Tanzanian cement manufacturers need to increase production capacity to narrow the deficit currently experienced by local consumers.
Hezekiel Chibulunje, the Deputy Minister for Industry, Trade and Marketing, said that with attractive prices in neighbouring countries, most cement produced in Tanzania has found its way there, causing cement shortages in the country that could paralyse the construction industry.
“With the need for additional cement in the market, we have seen price hikes all over the country,” said TCC Managing Director, Juerg Fluehmann. The government’s decision to allow imports and to restrict cement exports as a short-term measure should translate into increased availability of cement in the market.”
He said his company would import an additional 44,000 tonnes of clinker from South Korea, enabling the firm to increase cement supply in the local market.
The additional clinker will enable TCC to supply an extra 63,000 tonnes of cement to its key markets.

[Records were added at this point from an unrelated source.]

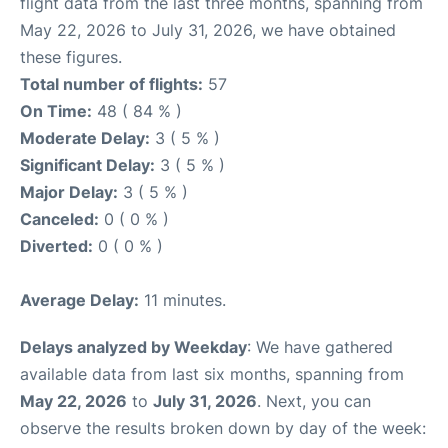
flight data from the last three months, spanning from
May 22, 2026 to July 31, 2026, we have obtained
these figures.
Total number of flights:
57
On Time:
48 ( 84 % )
Moderate Delay:
3 ( 5 % )
Significant Delay:
3 ( 5 % )
Major Delay:
3 ( 5 % )
Canceled:
0 ( 0 % )
Diverted:
0 ( 0 % )
Average Delay:
11 minutes.
Delays analyzed by Weekday
: We have gathered
available data from last six months, spanning from
May 22, 2026
to
July 31, 2026
. Next, you can
observe the results broken down by day of the week:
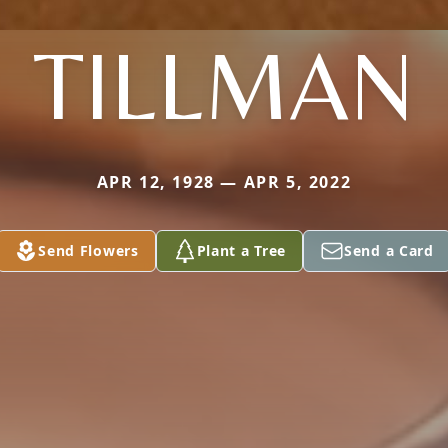
TILLMAN
APR 12, 1928 — APR 5, 2022
Send Flowers
Plant a Tree
Send a Card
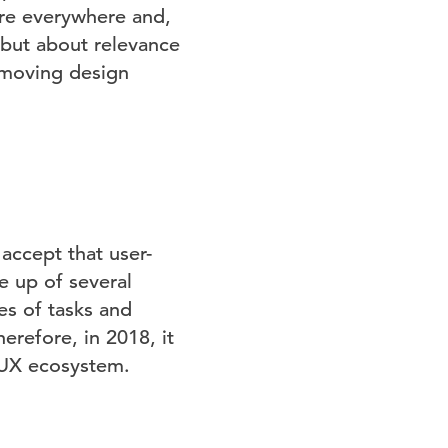
re everywhere and,
 but about relevance
e moving design
accept that user-
de up of several
s of tasks and
erefore, in 2018, it
e UX ecosystem.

Clinker is a semi-finished input composed of limestone and red soil burned at 1,450 degrees centigrade; it is an important component in the making of cement.
Industry observers have said that the shortages of cement in the local market have been due to mounting demand for the product in the region and in South Africa, which is set to host the first soccer World Cup to be held on the continent.
Most of the cement in South Africa is going into construction of stadiums and other infrastructure for the 2010 World Cup.
In neighbouring Uganda, which last week hosted the Commonwealth Heads of Government Meeting, most of the cement has gone towards construction of hotels, roads, drainage and other infrastructure in order to beat the deadline to host the meeting.